* **WHAT TO DO**
Extract every line of text from the listing below, copying each one verbatim in its original order, and omit the pictures.
------------
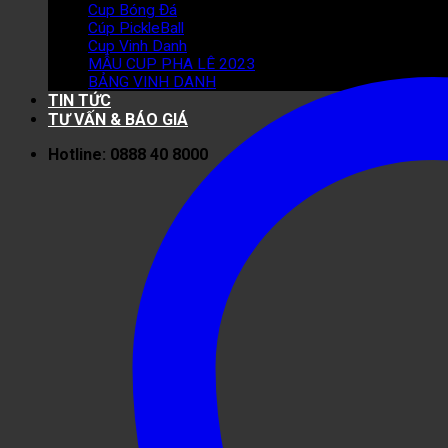
Cup Bóng Đá
Cúp PickleBall
Cup Vinh Danh
MẪU CUP PHA LÊ 2023
BẢNG VINH DANH
TIN TỨC
TƯ VẤN & BÁO GIÁ
Hotline: 0888 40 8000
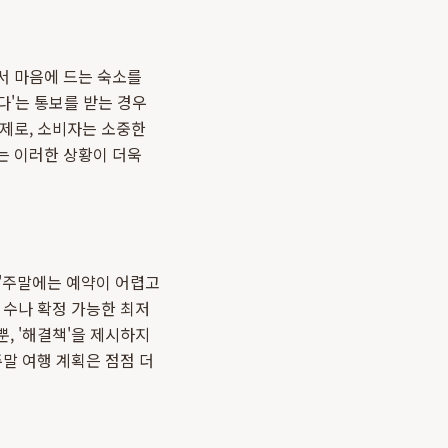
서 마음에 드는 숙소를
다'는 통보를 받는 경우
문제로, 소비자는 소중한
는 이러한 상황이 더욱
로 '주말에는 예약이 어렵고
 수나 확정 가능한 최저
뿐, '해결책'을 제시하지
말 여행 계획은 점점 더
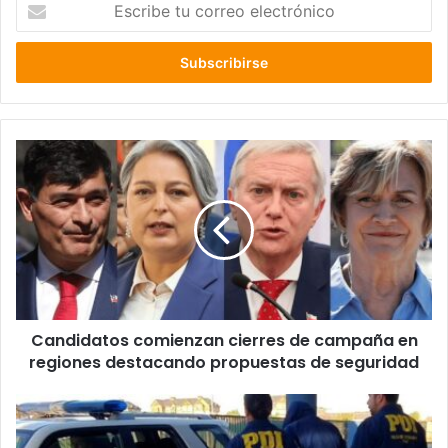
Escribe
tu
correo
electrónico
Candidatos
comienzan
cierres
de
campaña
en
regiones
destacando
propuestas
Candidatos comienzan cierres de campaña en
de
seguridad
regiones destacando propuestas de seguridad
PDI
detiene
a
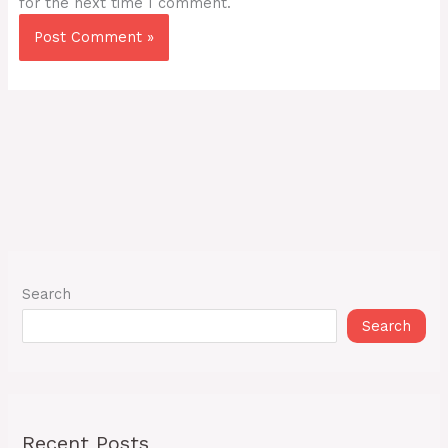
for the next time I comment.
Search
Search
Recent Posts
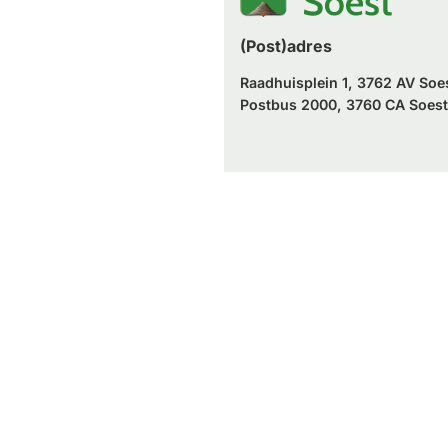
(Post)adres
Raadhuisplein 1, 3762 AV Soe
Postbus 2000, 3760 CA Soest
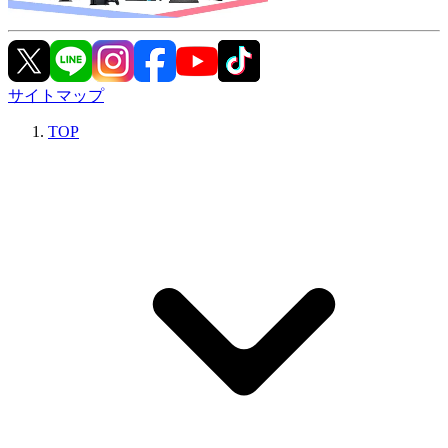
サイトマップ
TOP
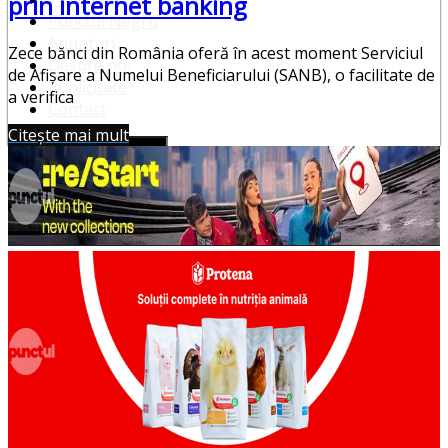
prin internet banking
Punctul Negru
Anunturi
Zece bănci din România oferă în acest moment Serviciul
Despre noi
de Afișare a Numelui Beneficiarului (SANB), o facilitate de
Publicitate
a verifica
Contact
Citește mai mult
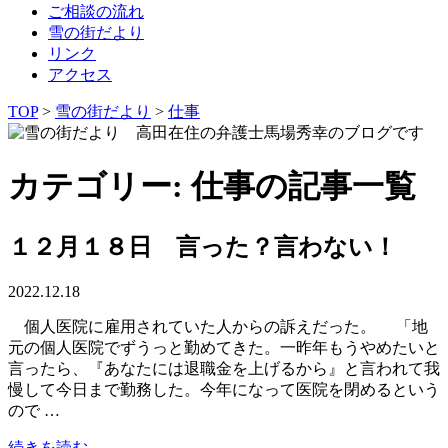
ご相談の流れ
雪の街だより
リンク
アクセス
TOP
>
雪の街だより
>
仕事
カテゴリー: 仕事の記事一覧
１２月１８日 言った？言わない！
2022.12.18
個人医院に雇用されていた人からの訴えだった。 「地
元の個人医院でずうっと勤めてきた。一昨年もうやめたいと
言ったら、『あなたには退職金を上げるから』と言われて我
慢して今日まで勤務した。今年になって医院を閉めるという
ので …
続きを読む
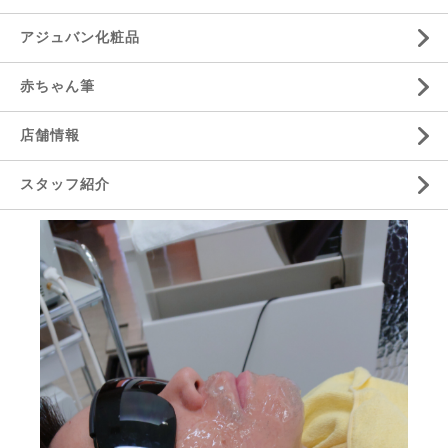
アジュバン化粧品
赤ちゃん筆
店舗情報
スタッフ紹介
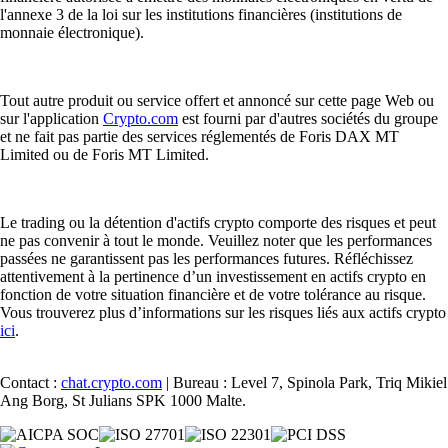
l'annexe 3 de la loi sur les institutions financières (institutions de
monnaie électronique).
Tout autre produit ou service offert et annoncé sur cette page Web ou
sur l'application
Crypto.com
est fourni par d'autres sociétés du groupe
et ne fait pas partie des services réglementés de Foris DAX MT
Limited ou de Foris MT Limited.
Le trading ou la détention d'actifs crypto comporte des risques et peut
ne pas convenir à tout le monde. Veuillez noter que les performances
passées ne garantissent pas les performances futures. Réfléchissez
attentivement à la pertinence d’un investissement en actifs crypto en
fonction de votre situation financière et de votre tolérance au risque.
Vous trouverez plus d’informations sur les risques liés aux actifs crypto
ici
.
Contact :
chat.crypto.com
| Bureau : Level 7, Spinola Park, Triq Mikiel
Ang Borg, St Julians SPK 1000 Malte.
------------
* **TASK SOLUTION**
Cup Bóng Đá
Cúp PickleBall
Cup Vinh Danh
MẪU CUP PHA LÊ 2023
BẢNG VINH DANH
TIN TỨC
TƯ VẤN & BÁO GIÁ
Hotline: 0888 40 8000
서 마음에 드는 숙소를
다'는 통보를 받는 경우
문제로, 소비자는 소중한
는 이러한 상황이 더욱
로 '주말에는 예약이 어렵고
 수나 확정 가능한 최저
뿐, '해결책'을 제시하지
말 여행 계획은 점점 더
Escribe
tu
correo
electrónico
Candidatos
comienzan
cierres
de
campaña
en
regiones
destacando
propuestas
Candidatos comienzan cierres de campaña en
de
seguridad
regiones destacando propuestas de seguridad
PDI
detiene
a
for the next time I comment.
Search
Search
Recent Posts
(Post)adres
Raadhuisplein 1, 3762 AV Soe
Postbus 2000, 3760 CA Soest
サイトマップ
TOP
prin internet banking
Punctul Negru
Anunturi
Zece bănci din România oferă în acest moment Serviciul
Despre noi
de Afișare a Numelui Beneficiarului (SANB), o facilitate de
Publicitate
a verifica
Contact
Citește mai mult
ご相談の流れ
雪の街だより
リンク
アクセス
TOP
>
雪の街だより
>
仕事
カテゴリー: 仕事の記事一覧
１２月１８日 言った？言わない！
2022.12.18
個人医院に雇用されていた人からの訴えだった。 「地
元の個人医院でずうっと勤めてきた。一昨年もうやめたいと
言ったら、『あなたには退職金を上げるから』と言われて我
慢して今日まで勤務した。今年になって医院を閉めるという
ので …
続きを読む
アジュバン化粧品
赤ちゃん筆
店舗情報
スタッフ紹介
l'annexe 3 de la loi sur les institutions financières (institutions de
monnaie électronique).
Tout autre produit ou service offert et annoncé sur cette page Web ou
sur l'application
Crypto.com
est fourni par d'autres sociétés du groupe
et ne fait pas partie des services réglementés de Foris DAX MT
Limited ou de Foris MT Limited.
Le trading ou la détention d'actifs crypto comporte des risques et peut
ne pas convenir à tout le monde. Veuillez noter que les performances
passées ne garantissent pas les performances futures. Réfléchissez
attentivement à la pertinence d’un investissement en actifs crypto en
fonction de votre situation financière et de votre tolérance au risque.
Vous trouverez plus d’informations sur les risques liés aux actifs crypto
ici
.
Contact :
chat.crypto.com
| Bureau : Level 7, Spinola Park, Triq Mikiel
Ang Borg, St Julians SPK 1000 Malte.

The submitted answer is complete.